ONTARIO — A medical marijuana facility won’t be coming to Ontario now or anytime soon based on the discussion Wednesday prior to its City Council meeting.

In late May, 4Front Ventures addressed Ontario Council and community members with the proposal of setting up a medical marijuana cultivation facility directly across from where a General Motors plant once operated.

The topic was discussed during the Ontario caucus meeting, but no motion was made to put it on the evening’s agenda.

“I asked if anyone wanted to make a motion,” said Mark Weidemyre, 3rd Ward Councilman. “But no one would even make a motion to put the legislation on the agenda. So, for lack of a motion, the issue is dead.”

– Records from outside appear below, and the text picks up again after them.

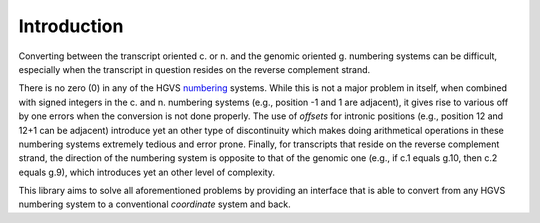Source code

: Introduction
============

Converting between the transcript oriented c. or n. and the genomic oriented g.
numbering systems can be difficult, especially when the transcript in question
resides on the reverse complement strand.

There is no zero (0) in any of the HGVS numbering_ systems. While this is not a
major problem in itself, when combined with signed integers in the c. and n.
numbering systems (e.g., position -1 and 1 are adjacent), it gives rise to
various off by one errors when the conversion is not done properly. The use of
*offsets* for intronic positions (e.g., position 12 and 12+1 can be adjacent)
introduce yet an other type of discontinuity which makes doing arithmetical
operations in these numbering systems extremely tedious and error prone.
Finally, for transcripts that reside on the reverse complement strand, the
direction of the numbering system is opposite to that of the genomic one (e.g.,
if c.1 equals g.10, then c.2 equals g.9), which introduces yet an other level
of complexity.

This library aims to solve all aforementioned problems by providing an
interface that is able to convert from any HGVS numbering system to a
conventional *coordinate* system and back.


.. _numbering: http://varnomen.hgvs.org/bg-material/numbering/
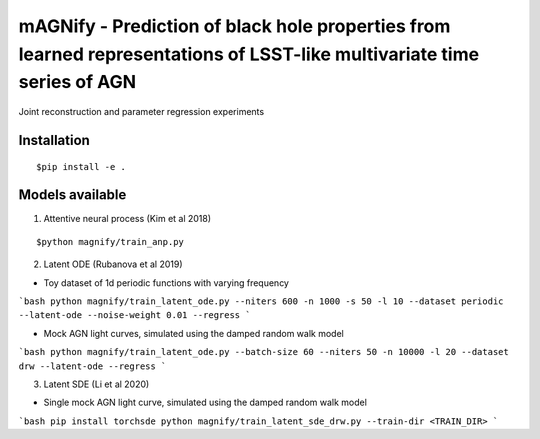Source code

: =======================================================================================================================
mAGNify - Prediction of black hole properties from learned representations of LSST-like multivariate time series of AGN
=======================================================================================================================

Joint reconstruction and parameter regression experiments

Installation
============

::

$pip install -e .

Models available
================

1. Attentive neural process (Kim et al 2018)

::

$python magnify/train_anp.py

2. Latent ODE (Rubanova et al 2019)

* Toy dataset of 1d periodic functions with varying frequency
```bash
python magnify/train_latent_ode.py --niters 600 -n 1000 -s 50 -l 10 --dataset periodic --latent-ode --noise-weight 0.01 --regress
```

* Mock AGN light curves, simulated using the damped random walk model
```bash
python magnify/train_latent_ode.py --batch-size 60 --niters 50 -n 10000 -l 20 --dataset drw --latent-ode --regress
```

3. Latent SDE (Li et al 2020)

* Single mock AGN light curve, simulated using the damped random walk model
```bash
pip install torchsde
python magnify/train_latent_sde_drw.py --train-dir <TRAIN_DIR>
```

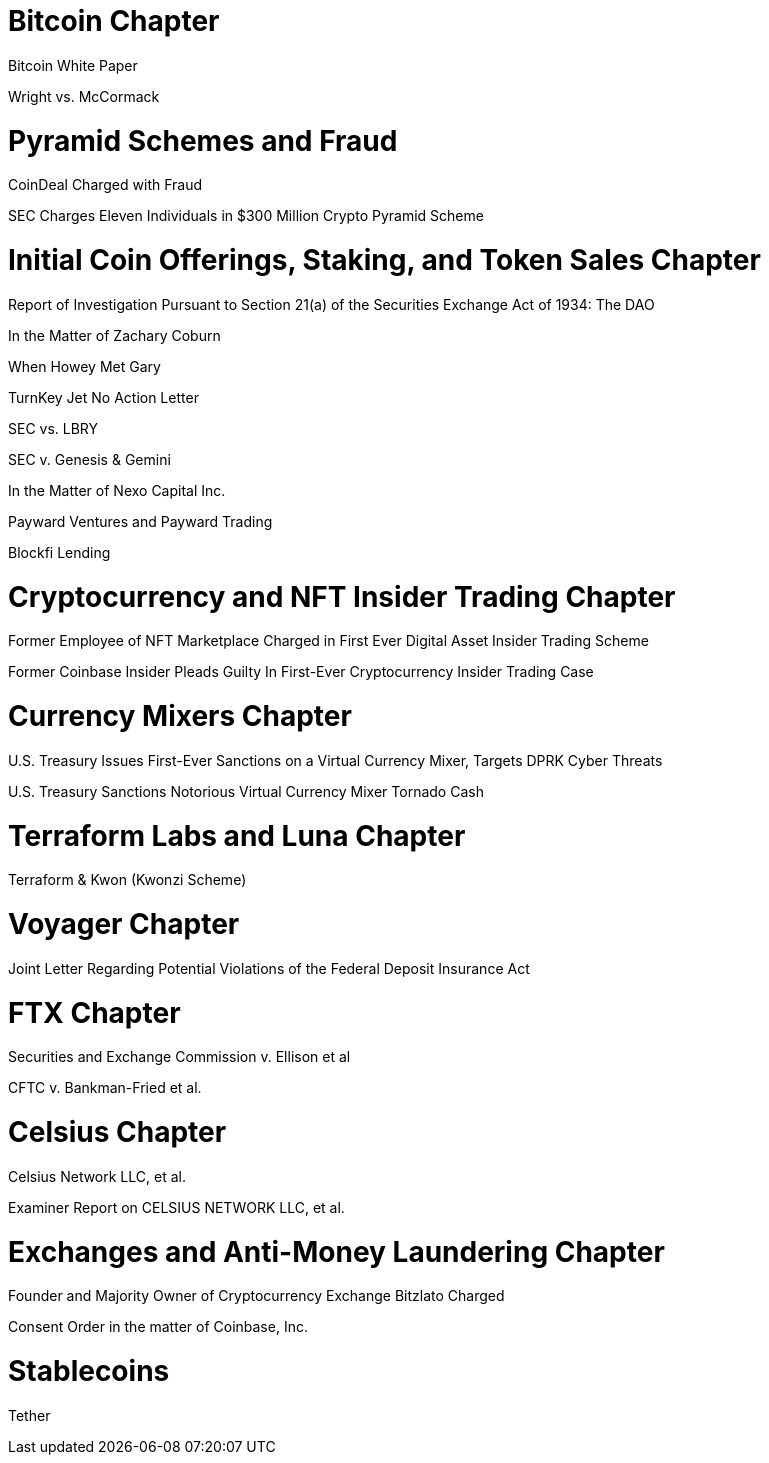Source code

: 
= Bitcoin Chapter =

Bitcoin White Paper

Wright vs. McCormack

= Pyramid Schemes and Fraud =

CoinDeal Charged with Fraud

SEC Charges Eleven Individuals in $300 Million Crypto Pyramid Scheme


= Initial Coin Offerings, Staking, and Token Sales Chapter =

Report of Investigation Pursuant to Section 21(a) of the Securities Exchange Act of 1934: 
The DAO

In the Matter of Zachary Coburn

When Howey Met Gary

TurnKey Jet No Action Letter

SEC vs. LBRY

SEC v. Genesis & Gemini

In the Matter of Nexo Capital Inc.

Payward Ventures and Payward Trading

Blockfi Lending

= Cryptocurrency and NFT Insider Trading Chapter =

Former Employee of NFT Marketplace Charged in First Ever Digital Asset Insider Trading Scheme

Former Coinbase Insider Pleads Guilty In First-Ever Cryptocurrency Insider Trading Case

= Currency Mixers Chapter =

U.S. Treasury Issues First-Ever Sanctions on a Virtual Currency Mixer, Targets DPRK Cyber Threats

U.S. Treasury Sanctions Notorious Virtual Currency Mixer Tornado Cash

= Terraform Labs and Luna Chapter =

Terraform & Kwon (Kwonzi Scheme)

= Voyager Chapter = 

Joint Letter Regarding Potential Violations of the Federal Deposit Insurance Act

= FTX Chapter =

Securities and Exchange Commission v. Ellison et al

CFTC v. Bankman-Fried et al.

= Celsius Chapter = 

Celsius Network LLC, et al.

Examiner Report on CELSIUS NETWORK LLC, et al.

= Exchanges and Anti-Money Laundering Chapter =

Founder and Majority Owner of Cryptocurrency Exchange Bitzlato Charged

Consent Order in the matter of Coinbase, Inc.

= Stablecoins =

Tether




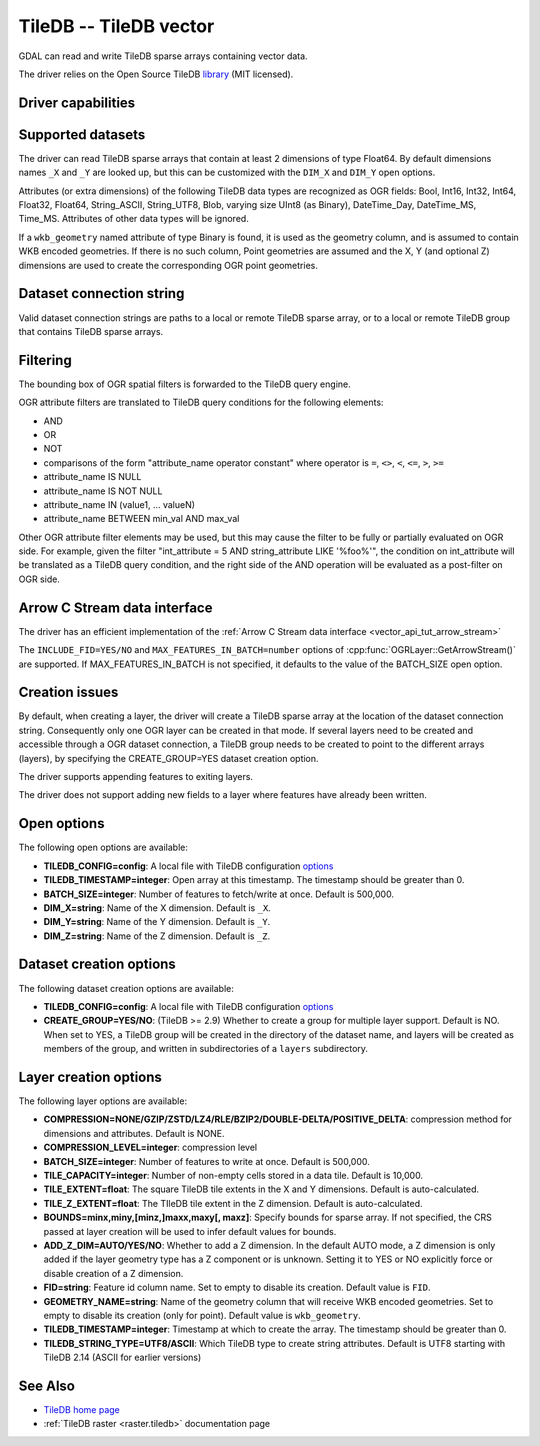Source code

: .. _vector.tiledb:

================================================================================
TileDB -- TileDB vector
================================================================================

.. shortname:: TileDB

.. versionadded:: 3.7

.. build_dependencies:: TileDB >= 2.7

GDAL can read and write TileDB sparse arrays containing vector data.

The driver relies on the Open Source TileDB
`library <https://github.com/TileDB-Inc/TileDB>`__ (MIT licensed).

Driver capabilities
-------------------

.. supports_create::

.. supports_virtualio::

Supported datasets
------------------

The driver can read TileDB sparse arrays that contain at least 2 dimensions
of type Float64. By default dimensions names ``_X`` and ``_Y`` are looked up,
but this can be customized with the ``DIM_X`` and ``DIM_Y`` open options.

Attributes (or extra dimensions) of the following TileDB data types are
recognized as OGR fields: Bool, Int16, Int32, Int64, Float32, Float64,
String_ASCII, String_UTF8, Blob, varying size UInt8 (as Binary), DateTime_Day,
DateTime_MS, Time_MS. Attributes of other data types will be ignored.

If a ``wkb_geometry`` named attribute of type Binary is found, it is used as
the geometry column, and is assumed to contain WKB encoded geometries.
If there is no such column, Point geometries are assumed and the X, Y
(and optional Z) dimensions are used to create the corresponding OGR point
geometries.

Dataset connection string
-------------------------

Valid dataset connection strings are paths to a local or remote TileDB sparse
array, or to a local or remote TileDB group that contains TileDB sparse arrays.

Filtering
---------

The bounding box of OGR spatial filters is forwarded to the TileDB query engine.

OGR attribute filters are translated to TileDB query conditions for the following
elements:

- AND
- OR
- NOT
- comparisons of the form "attribute_name operator constant"
  where operator is ``=``, ``<>``, ``<``, ``<=``, ``>``, ``>=``
- attribute_name IS NULL
- attribute_name IS NOT NULL
- attribute_name IN (value1, ... valueN)
- attribute_name BETWEEN min_val AND max_val

Other OGR attribute filter elements may be used, but this may cause the filter
to be fully or partially evaluated on OGR side. For example, given the filter
"int_attribute = 5 AND string_attribute LIKE '%foo%'", the condition on
int_attribute will be translated as a TileDB query condition, and the right
side of the AND operation will be evaluated as a post-filter on OGR side.

Arrow C Stream data interface
-----------------------------

The driver has an efficient implementation of the
:ref:`Arrow C Stream data interface <vector_api_tut_arrow_stream>`

The ``INCLUDE_FID=YES/NO`` and ``MAX_FEATURES_IN_BATCH=number`` options of
:cpp:func:`OGRLayer::GetArrowStream()` are supported. If MAX_FEATURES_IN_BATCH
is not specified, it defaults to the value of the BATCH_SIZE open option.

Creation issues
---------------

By default, when creating a layer, the driver will create a TileDB sparse
array at the location of the dataset connection string. Consequently only one
OGR layer can be created in that mode. If several layers need to be created
and accessible through a OGR dataset connection, a TileDB group needs to be
created to point to the different arrays (layers), by specifying the
CREATE_GROUP=YES dataset creation option.

The driver supports appending features to exiting layers.

The driver does not support adding new fields to a layer where features have
already been written.

Open options
------------

The following open options are available:

- **TILEDB_CONFIG=config**: A local file with TileDB configuration
  `options <https://docs.tiledb.io/en/stable/tutorials/config.html>`__

- **TILEDB_TIMESTAMP=integer**: Open array at this timestamp. The timestamp
  should be greater than 0.

- **BATCH_SIZE=integer**: Number of features to fetch/write at once.
  Default is 500,000.

- **DIM_X=string**: Name of the X dimension. Default is ``_X``.

- **DIM_Y=string**: Name of the Y dimension. Default is ``_Y``.

- **DIM_Z=string**: Name of the Z dimension. Default is ``_Z``.

Dataset creation options
------------------------

The following dataset creation options are available:

- **TILEDB_CONFIG=config**: A local file with TileDB configuration
  `options <https://docs.tiledb.io/en/stable/tutorials/config.html>`__

- **CREATE_GROUP=YES/NO**: (TileDB >= 2.9) Whether to create a group for
  multiple layer support. Default is NO.
  When set to YES, a TileDB group will be created in
  the directory of the dataset name, and layers will be created as members of the
  group, and written in subdirectories of a ``layers`` subdirectory.

Layer creation options
----------------------

The following layer options are available:

- **COMPRESSION=NONE/GZIP/ZSTD/LZ4/RLE/BZIP2/DOUBLE-DELTA/POSITIVE_DELTA**:
  compression method for dimensions and attributes. Default is NONE.

- **COMPRESSION_LEVEL=integer**: compression level

- **BATCH_SIZE=integer**: Number of features to write at once. Default is 500,000.

- **TILE_CAPACITY=integer**: Number of non-empty cells stored in a data tile. Default is 10,000.

- **TILE_EXTENT=float**: The square TileDB tile extents in the X and Y dimensions. Default is auto-calculated.

- **TILE_Z_EXTENT=float**: The TIleDB tile extent in the Z dimension. Default is auto-calculated.

- **BOUNDS=minx,miny,[minz,]maxx,maxy[, maxz]**: Specify bounds for sparse array.
  If not specified, the CRS passed at layer creation will be used to infer
  default values for bounds.

- **ADD_Z_DIM=AUTO/YES/NO**: Whether to add a Z dimension. In the default AUTO
  mode, a Z dimension is only added if the layer geometry type has a Z component
  or is unknown. Setting it to YES or NO explicitly force or disable creation of
  a Z dimension.

- **FID=string**: Feature id column name. Set to empty to disable its creation.
  Default value is ``FID``.

- **GEOMETRY_NAME=string**: Name of the geometry column that will receive WKB
  encoded geometries. Set to empty to disable its creation (only for point).
  Default value is ``wkb_geometry``.

- **TILEDB_TIMESTAMP=integer**: Timestamp at which to create the array.
  The timestamp should be greater than 0.

- **TILEDB_STRING_TYPE=UTF8/ASCII**: Which TileDB type to create string attributes.
  Default is UTF8 starting with TileDB 2.14 (ASCII for earlier versions)

See Also
--------

- `TileDB home page <https://tiledb.io/>`__

- :ref:`TileDB raster <raster.tiledb>` documentation page
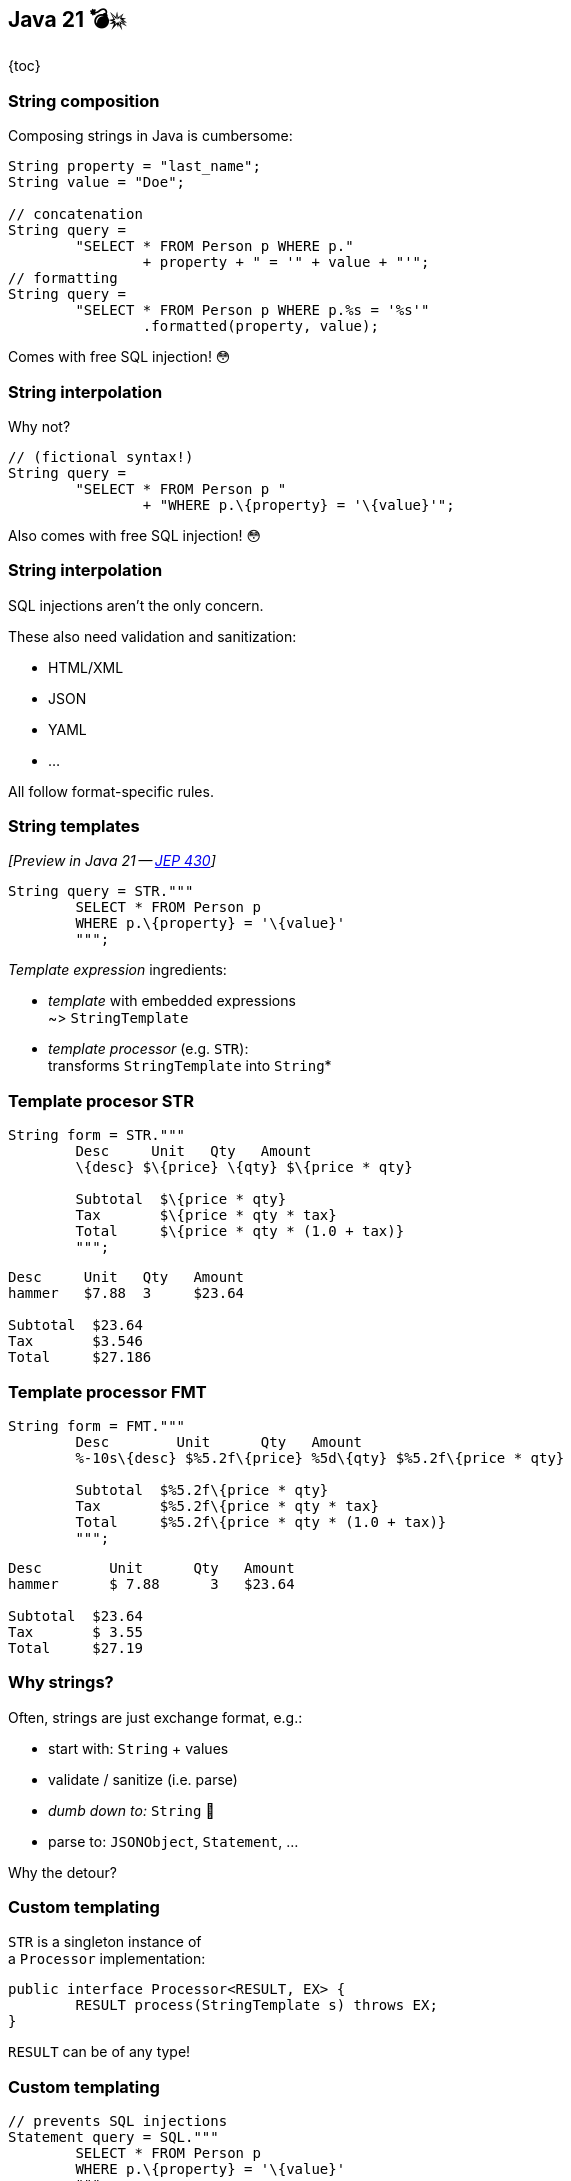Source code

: == Java 21 💣💥

{toc}

=== String composition

Composing strings in Java is cumbersome:

```java
String property = "last_name";
String value = "Doe";

// concatenation
String query =
	"SELECT * FROM Person p WHERE p."
		+ property + " = '" + value + "'";
// formatting
String query =
	"SELECT * FROM Person p WHERE p.%s = '%s'"
		.formatted(property, value);
```

[%step]
Comes with free SQL injection! 😳

=== String interpolation

Why not?

```java
// (fictional syntax!)
String query =
	"SELECT * FROM Person p "
		+ "WHERE p.\{property} = '\{value}'";
```

[%step]
Also comes with free SQL injection! 😳

=== String interpolation

SQL injections aren't the only concern.

These also need validation and sanitization:

* HTML/XML
* JSON
* YAML
* ...

All follow format-specific rules.

=== String templates

_[Preview in Java 21 -- https://openjdk.org/jeps/430[JEP 430]]_


```java
String query = STR."""
	SELECT * FROM Person p
	WHERE p.\{property} = '\{value}'
	""";
```

_Template expression_ ingredients:

* _template_ with embedded expressions +
  ~> `StringTemplate`
* _template processor_ (e.g. `STR`): +
  transforms `StringTemplate` into `String`*

=== Template procesor STR

```java
String form = STR."""
	Desc     Unit   Qty   Amount
	\{desc} $\{price} \{qty} $\{price * qty}

	Subtotal  $\{price * qty}
	Tax       $\{price * qty * tax}
	Total     $\{price * qty * (1.0 + tax)}
	""";
```
```
Desc     Unit   Qty   Amount
hammer   $7.88  3     $23.64

Subtotal  $23.64
Tax       $3.546
Total     $27.186
```

=== Template processor FMT

```java
String form = FMT."""
	Desc        Unit      Qty   Amount
	%-10s\{desc} $%5.2f\{price} %5d\{qty} $%5.2f\{price * qty}

	Subtotal  $%5.2f\{price * qty}
	Tax       $%5.2f\{price * qty * tax}
	Total     $%5.2f\{price * qty * (1.0 + tax)}
	""";
```
```
Desc        Unit      Qty   Amount
hammer      $ 7.88      3   $23.64

Subtotal  $23.64
Tax       $ 3.55
Total     $27.19
```

=== Why strings?

Often, strings are just exchange format, e.g.:

* start with: `String` + values
* validate / sanitize (i.e. parse)
* _dumb down to:_ `String`  🤔
* parse to: `JSONObject`, `Statement`, …

Why the detour?

=== Custom templating

`STR` is a singleton instance of +
a `Processor` implementation:

```java
public interface Processor<RESULT, EX> {
	RESULT process(StringTemplate s) throws EX;
}
```

`RESULT` can be of any type!

=== Custom templating

```java
// prevents SQL injections
Statement query = SQL."""
	SELECT * FROM Person p
	WHERE p.\{property} = '\{value}'
	""";

// validates & escapes JSON
JSONObject doc = JSON."""
	{
		"name": "\{name}",
		"year": "\{bday.getYear()}"
	}
	""";
```

=== Summary

String templates:

* simplify string concatenation
* enable domain-specific processing
* incentivize the "right way"
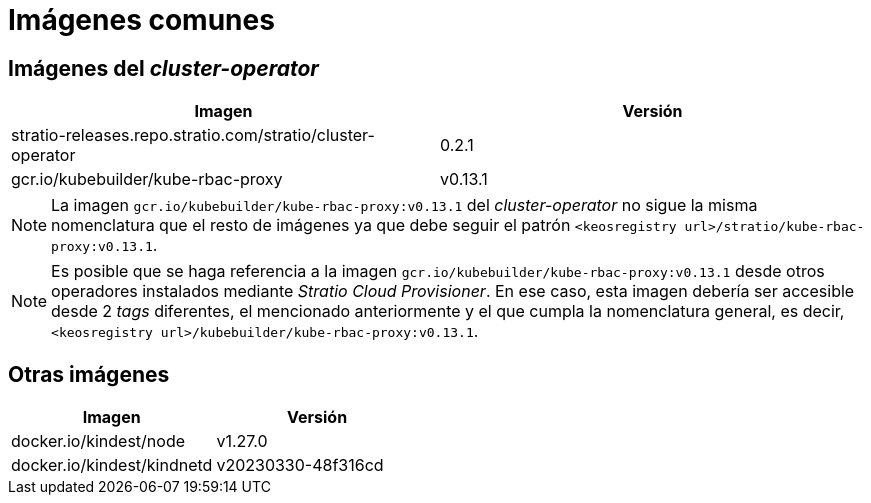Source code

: = Imágenes comunes

== Imágenes del _cluster-operator_

|===
| Imagen | Versión

| stratio-releases.repo.stratio.com/stratio/cluster-operator
| 0.2.1

| gcr.io/kubebuilder/kube-rbac-proxy
| v0.13.1
|===

NOTE: La imagen `gcr.io/kubebuilder/kube-rbac-proxy:v0.13.1` del _cluster-operator_ no sigue la misma nomenclatura que el resto de imágenes ya que debe seguir el patrón `<keosregistry url>/stratio/kube-rbac-proxy:v0.13.1`.

NOTE: Es posible que se haga referencia a la imagen `gcr.io/kubebuilder/kube-rbac-proxy:v0.13.1` desde otros operadores instalados mediante _Stratio Cloud Provisioner_. En ese caso, esta imagen debería ser accesible desde 2 _tags_ diferentes, el mencionado anteriormente y el que cumpla la nomenclatura general, es decir,  `<keosregistry url>/kubebuilder/kube-rbac-proxy:v0.13.1`.

== Otras imágenes

|===
| Imagen | Versión

| docker.io/kindest/node
| v1.27.0

| docker.io/kindest/kindnetd
| v20230330-48f316cd
|===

Later in the evening, council unanimously approved the second reading of an ordinance imposing a six-month moratorium on “acceptance, consideration and/or granting of any applications for local licensing approval, cultivators, processors or retail dispensaries on medical marijuana within the City of Ontario.” This will be read for a third time at the June 21 meeting.

Tim Reardon, partner with HVV Mission Ohio was in attendance to represent 4Front Ventures. He left feeling disappointed.

“We came here because of the story we were going to be able to tell the state about the GM plant pulling out,” he said. “The sites we were going to use were right across the street from the concrete mess that’s left.”

Reardon and other 4Front Ventures representatives began talking with Council members more than a month ago.

“The first time there were four of us (representing 4Front), and we met with all those guys…(with one exception),” he said. “And they didn’t voice what you heard tonight, which if they had any guts they would’ve said it and saved us a lot of money and a lot of time.”

If 4Front had come to Ontario, the facility would have employed 43 people with a $1.7 million payroll, he said. 

Reardon wishes that Council would have put it to a vote.

“So the people knew who voted against it,” Reardon said.

Weidemyre also expressed that he wanted to see it come to a vote.

“He spent several weeks in our community, and I wanted to give him a yes-or-no answer, but I guess he got a no by default,” Weidemyre said.

Other council members expressed concerns about making the decision too hastily.

“I think the situation is that the gentlemen needed to have an answer tonight,” said Larry Arnold, At Large. “We were not comfortablec…. We are down a member.

“I wanted to be fair to this gentleman, and say, ‘look, if you need it now, you’re probably not going to get it. You don’t have enough.’”

While 4Front Ventures won’t be starting an Ontario location, the company still plans to submit two applications for medical marijuana licenses to Ohio. The company has sites selected in Columbus or Coshocton, Ohio.

But Reardon admitted that he liked the Ontario option.

“We thought this would be the easiest,” he said. “And you wouldn’t even know we were there. It just looks like a warehouse, a very secure warehouse.”